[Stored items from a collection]
Content starts
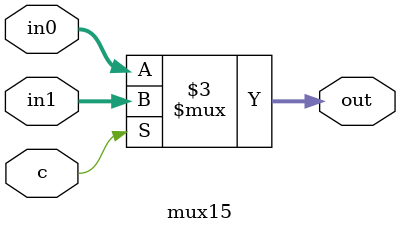
<source format=v>
`timescale 1ns / 1ps

module mux15(
    input c,
    input [4:0]in0,in1,
    output reg [4:0]out
    );
    always @* begin
        if(c) begin
            out =in1;
        end
        else begin
            out=in0;
        end
    end
endmodule

</source>
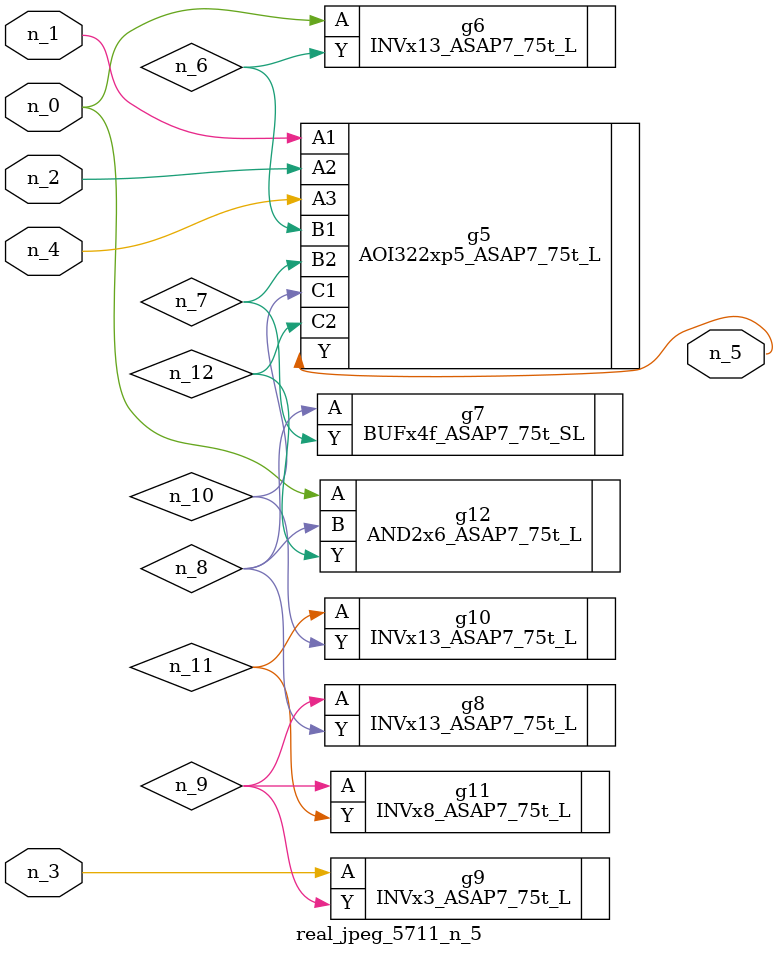
<source format=v>
module real_jpeg_5711_n_5 (n_4, n_0, n_1, n_2, n_3, n_5);

input n_4;
input n_0;
input n_1;
input n_2;
input n_3;

output n_5;

wire n_12;
wire n_8;
wire n_11;
wire n_6;
wire n_7;
wire n_10;
wire n_9;

INVx13_ASAP7_75t_L g6 ( 
.A(n_0),
.Y(n_6)
);

AND2x6_ASAP7_75t_L g12 ( 
.A(n_0),
.B(n_8),
.Y(n_12)
);

AOI322xp5_ASAP7_75t_L g5 ( 
.A1(n_1),
.A2(n_2),
.A3(n_4),
.B1(n_6),
.B2(n_7),
.C1(n_10),
.C2(n_12),
.Y(n_5)
);

INVx3_ASAP7_75t_L g9 ( 
.A(n_3),
.Y(n_9)
);

BUFx4f_ASAP7_75t_SL g7 ( 
.A(n_8),
.Y(n_7)
);

INVx13_ASAP7_75t_L g8 ( 
.A(n_9),
.Y(n_8)
);

INVx8_ASAP7_75t_L g11 ( 
.A(n_9),
.Y(n_11)
);

INVx13_ASAP7_75t_L g10 ( 
.A(n_11),
.Y(n_10)
);


endmodule
</source>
Content ends
Work task: Could the entries above be restated word for word, with the pictures left out?

Response to this task:
<source format=v>
`timescale 1ns / 1ps

module mux15(
    input c,
    input [4:0]in0,in1,
    output reg [4:0]out
    );
    always @* begin
        if(c) begin
            out =in1;
        end
        else begin
            out=in0;
        end
    end
endmodule

</source>
<source format=v>
module real_jpeg_5711_n_5 (n_4, n_0, n_1, n_2, n_3, n_5);

input n_4;
input n_0;
input n_1;
input n_2;
input n_3;

output n_5;

wire n_12;
wire n_8;
wire n_11;
wire n_6;
wire n_7;
wire n_10;
wire n_9;

INVx13_ASAP7_75t_L g6 ( 
.A(n_0),
.Y(n_6)
);

AND2x6_ASAP7_75t_L g12 ( 
.A(n_0),
.B(n_8),
.Y(n_12)
);

AOI322xp5_ASAP7_75t_L g5 ( 
.A1(n_1),
.A2(n_2),
.A3(n_4),
.B1(n_6),
.B2(n_7),
.C1(n_10),
.C2(n_12),
.Y(n_5)
);

INVx3_ASAP7_75t_L g9 ( 
.A(n_3),
.Y(n_9)
);

BUFx4f_ASAP7_75t_SL g7 ( 
.A(n_8),
.Y(n_7)
);

INVx13_ASAP7_75t_L g8 ( 
.A(n_9),
.Y(n_8)
);

INVx8_ASAP7_75t_L g11 ( 
.A(n_9),
.Y(n_11)
);

INVx13_ASAP7_75t_L g10 ( 
.A(n_11),
.Y(n_10)
);


endmodule
</source>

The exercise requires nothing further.